Dan Burrows is Kiplinger's senior investing writer, having joined the publication full time in 2016.

A long-time financial journalist, Dan is a veteran of MarketWatch, CBS MoneyWatch, SmartMoney, InvestorPlace, DailyFinance and other tier 1 national publications. He has written for The Wall Street Journal, Bloomberg and Consumer Reports and his stories have appeared in the New York Daily News, the San Jose Mercury News and Investor's Business Daily, among many other outlets. As a senior writer at AOL's DailyFinance, Dan reported market news from the floor of the New York Stock Exchange.
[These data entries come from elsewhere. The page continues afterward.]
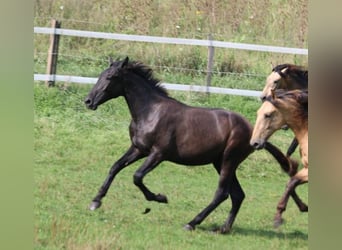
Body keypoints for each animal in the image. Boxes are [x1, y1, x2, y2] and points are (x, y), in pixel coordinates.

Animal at [84, 56, 298, 232]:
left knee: (222, 193)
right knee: (237, 195)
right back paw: (223, 228)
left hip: (228, 160)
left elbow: (137, 177)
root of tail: (253, 131)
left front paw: (160, 197)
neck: (150, 112)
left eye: (110, 77)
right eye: (101, 74)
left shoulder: (158, 154)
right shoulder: (138, 149)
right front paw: (95, 201)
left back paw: (192, 223)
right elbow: (115, 167)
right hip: (220, 162)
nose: (88, 101)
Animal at [250, 90, 308, 229]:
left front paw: (277, 218)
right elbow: (291, 182)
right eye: (258, 113)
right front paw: (303, 207)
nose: (254, 143)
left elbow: (291, 182)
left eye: (268, 115)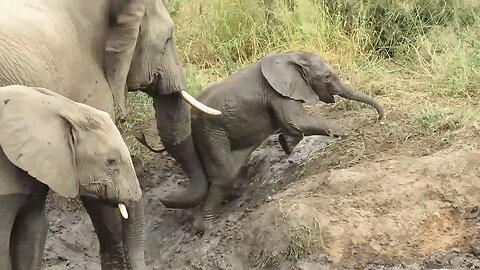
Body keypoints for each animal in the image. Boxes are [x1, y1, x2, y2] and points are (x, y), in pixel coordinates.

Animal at [156, 50, 384, 230]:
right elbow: (295, 120)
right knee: (224, 173)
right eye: (327, 77)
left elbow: (293, 125)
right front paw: (345, 131)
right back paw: (206, 226)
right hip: (211, 129)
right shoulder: (277, 93)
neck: (291, 57)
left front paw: (287, 145)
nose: (379, 118)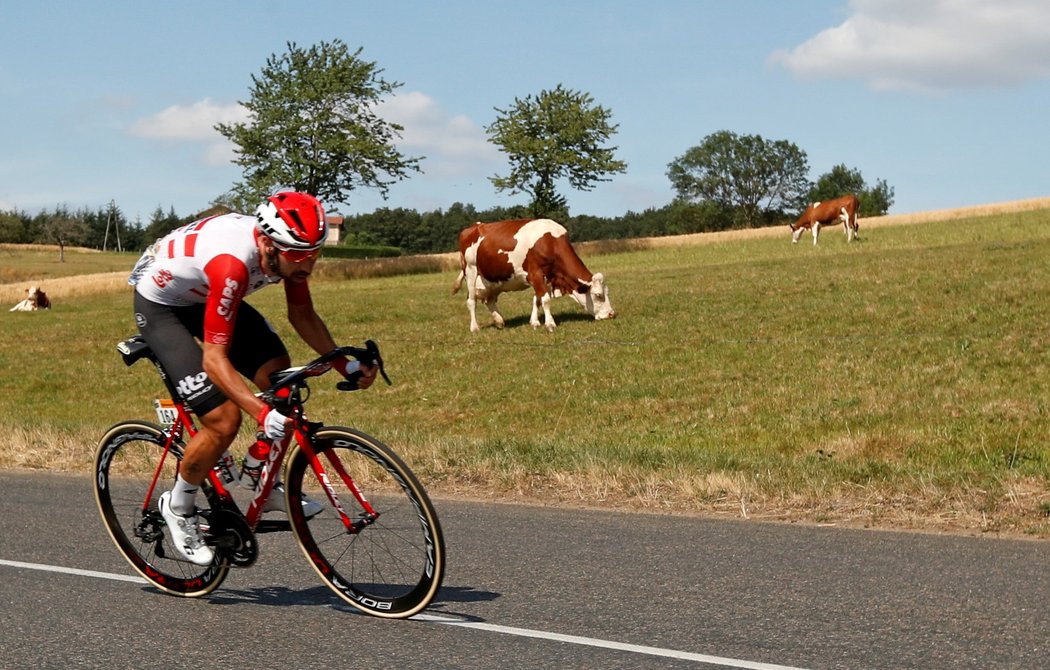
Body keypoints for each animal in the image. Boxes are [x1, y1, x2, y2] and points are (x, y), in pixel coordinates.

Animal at [451, 219, 613, 333]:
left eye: (607, 293)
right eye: (598, 295)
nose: (611, 314)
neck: (550, 242)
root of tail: (473, 226)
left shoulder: (545, 277)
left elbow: (537, 300)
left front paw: (534, 322)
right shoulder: (536, 274)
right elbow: (545, 300)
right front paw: (550, 324)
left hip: (493, 280)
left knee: (489, 300)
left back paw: (499, 321)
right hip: (470, 270)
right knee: (471, 301)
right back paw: (474, 328)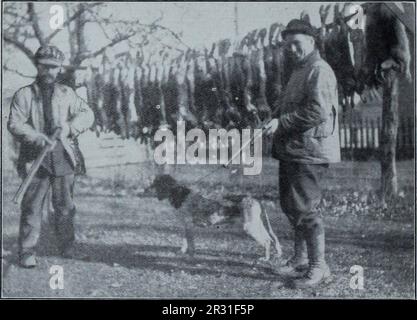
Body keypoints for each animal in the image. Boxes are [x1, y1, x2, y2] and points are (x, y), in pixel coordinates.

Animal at [147, 174, 282, 262]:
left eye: (156, 183)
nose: (146, 189)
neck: (179, 194)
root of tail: (255, 199)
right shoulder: (186, 226)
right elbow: (185, 242)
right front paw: (182, 252)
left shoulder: (189, 225)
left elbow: (190, 244)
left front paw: (190, 256)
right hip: (257, 225)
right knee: (271, 239)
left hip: (250, 227)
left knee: (267, 241)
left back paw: (265, 258)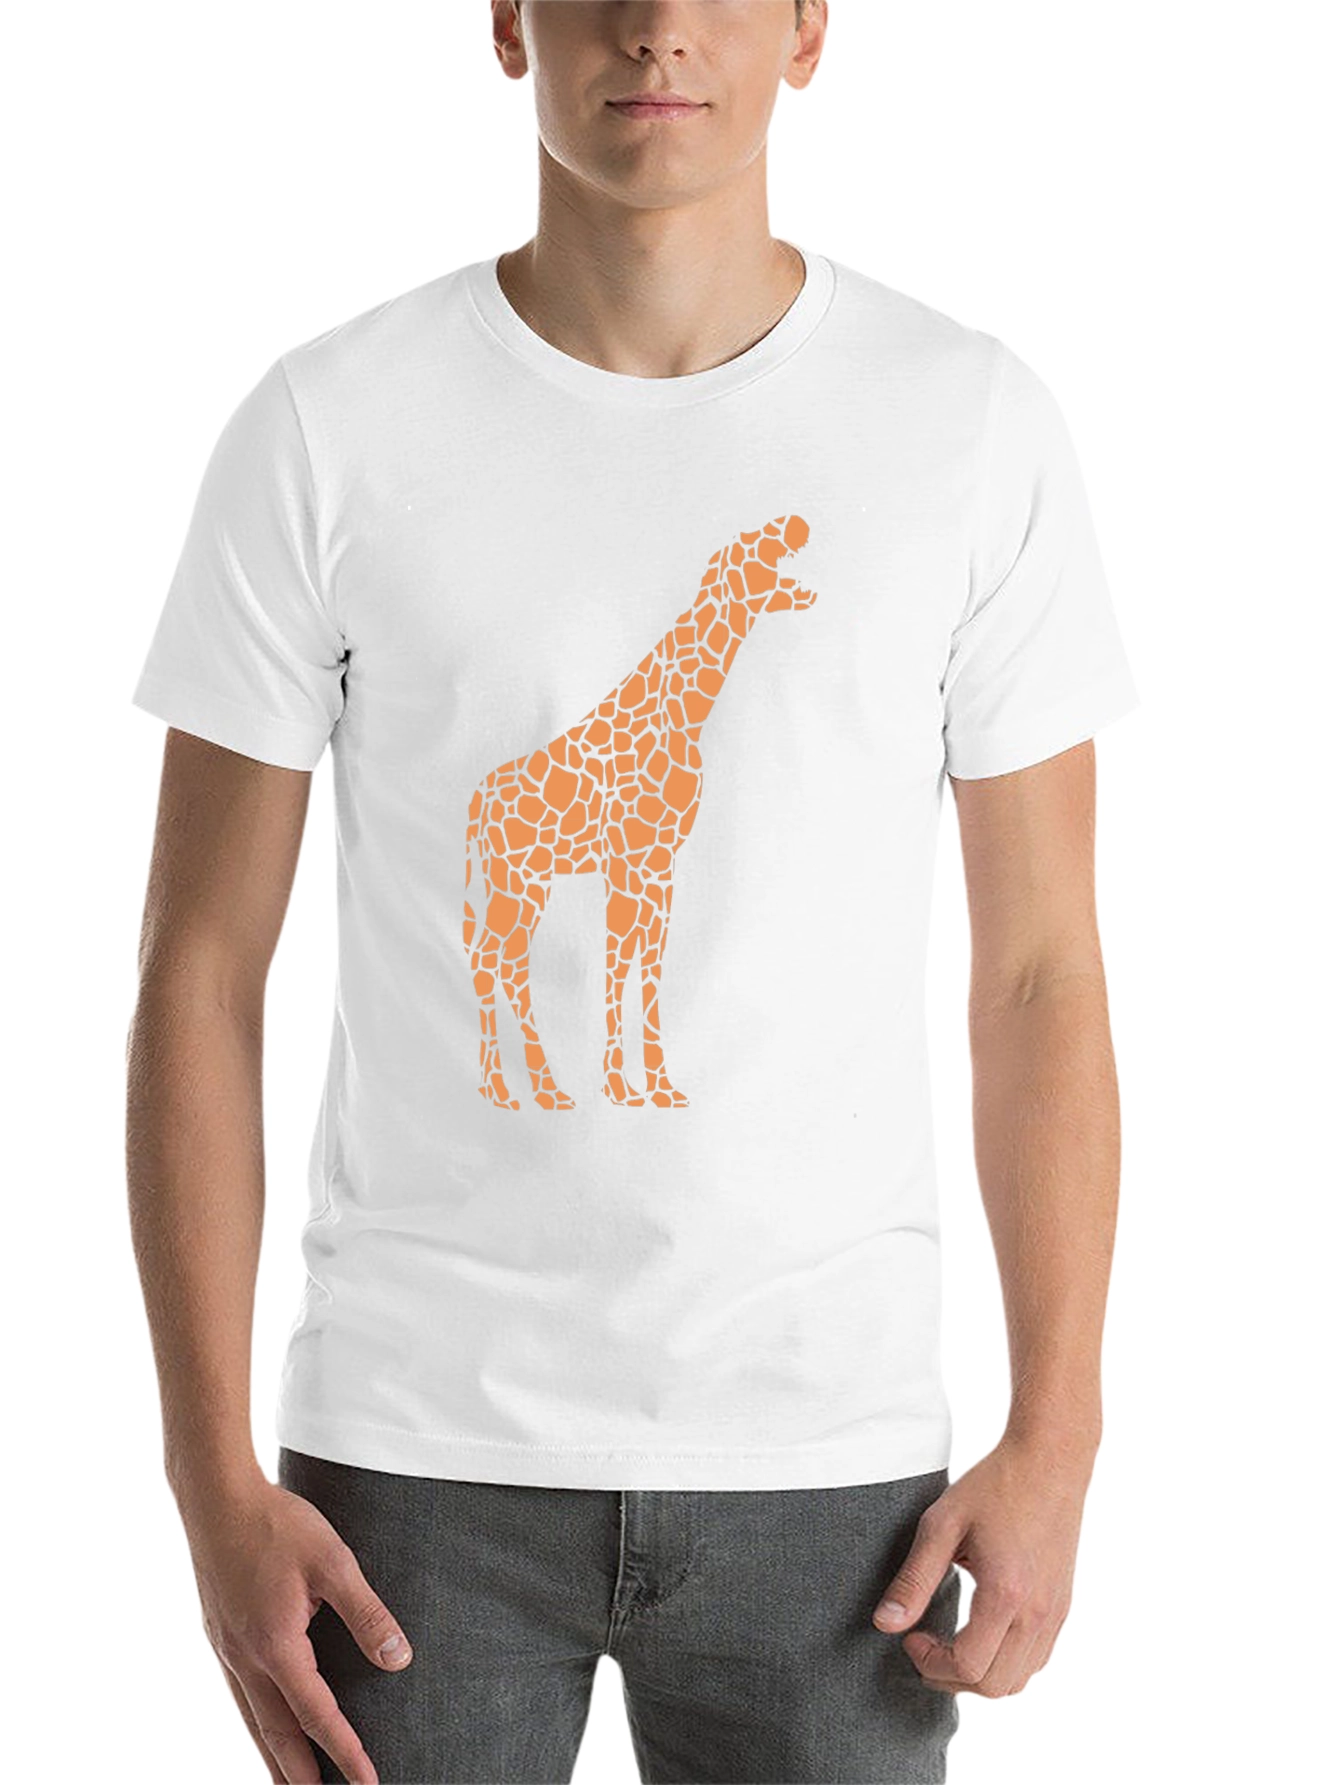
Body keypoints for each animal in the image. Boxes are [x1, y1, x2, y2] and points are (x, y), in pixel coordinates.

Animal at [462, 512, 817, 1110]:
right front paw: (618, 1087)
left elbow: (648, 965)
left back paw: (544, 1090)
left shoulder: (660, 863)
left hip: (527, 881)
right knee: (490, 961)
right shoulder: (624, 862)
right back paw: (500, 1089)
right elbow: (617, 962)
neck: (687, 716)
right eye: (751, 544)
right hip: (516, 879)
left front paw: (660, 1087)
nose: (795, 522)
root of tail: (478, 800)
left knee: (509, 964)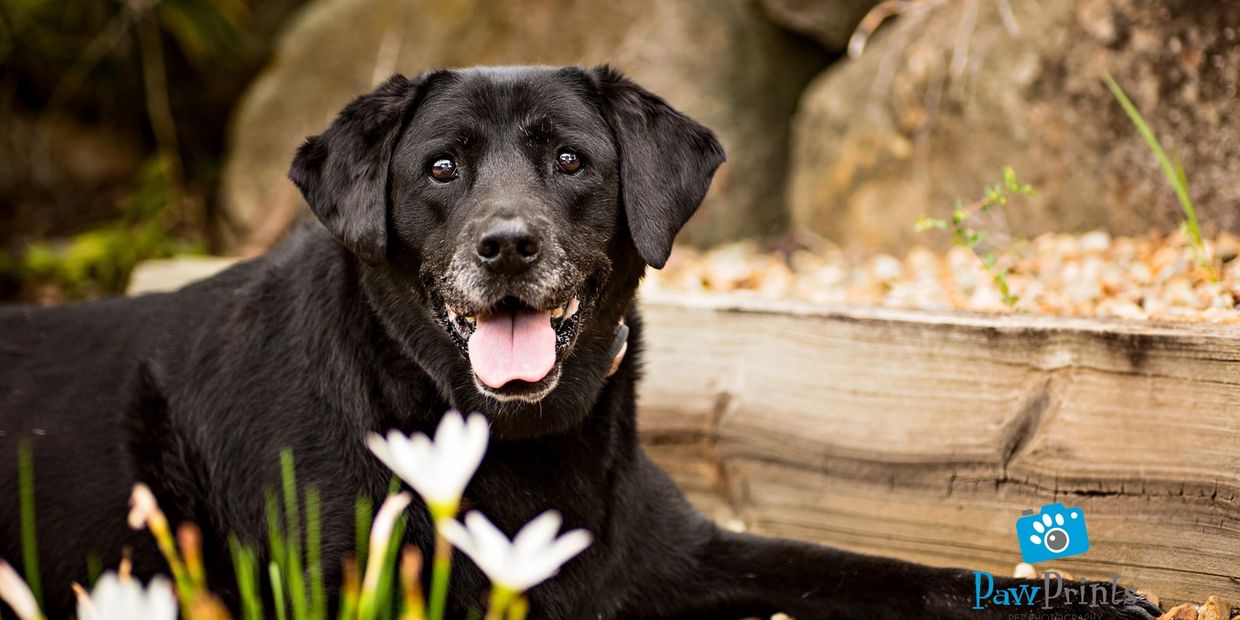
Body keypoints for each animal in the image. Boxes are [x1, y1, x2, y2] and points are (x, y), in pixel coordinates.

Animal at [4, 65, 1155, 617]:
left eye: (569, 159)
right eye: (440, 168)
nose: (509, 245)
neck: (516, 442)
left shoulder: (690, 552)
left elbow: (883, 569)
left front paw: (1083, 599)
Once upon a time – before his days as a financial reporter and assistant financial editor at legendary fashion trade paper Women's Wear Daily – Dan worked for Spy magazine, scribbled away at Time Inc. and contributed to Maxim magazine back when lad mags were a thing. He's also written for Esquire magazine's Dubious Achievements Awards.

In his current role at Kiplinger, Dan writes about markets and macroeconomics.

Dan holds a bachelor's degree from Oberlin College and a master's degree from Columbia University.

Disclosure: Dan does not trade individual stocks or securities. He is eternally long the U.S equity market, primarily through tax-advantaged accounts.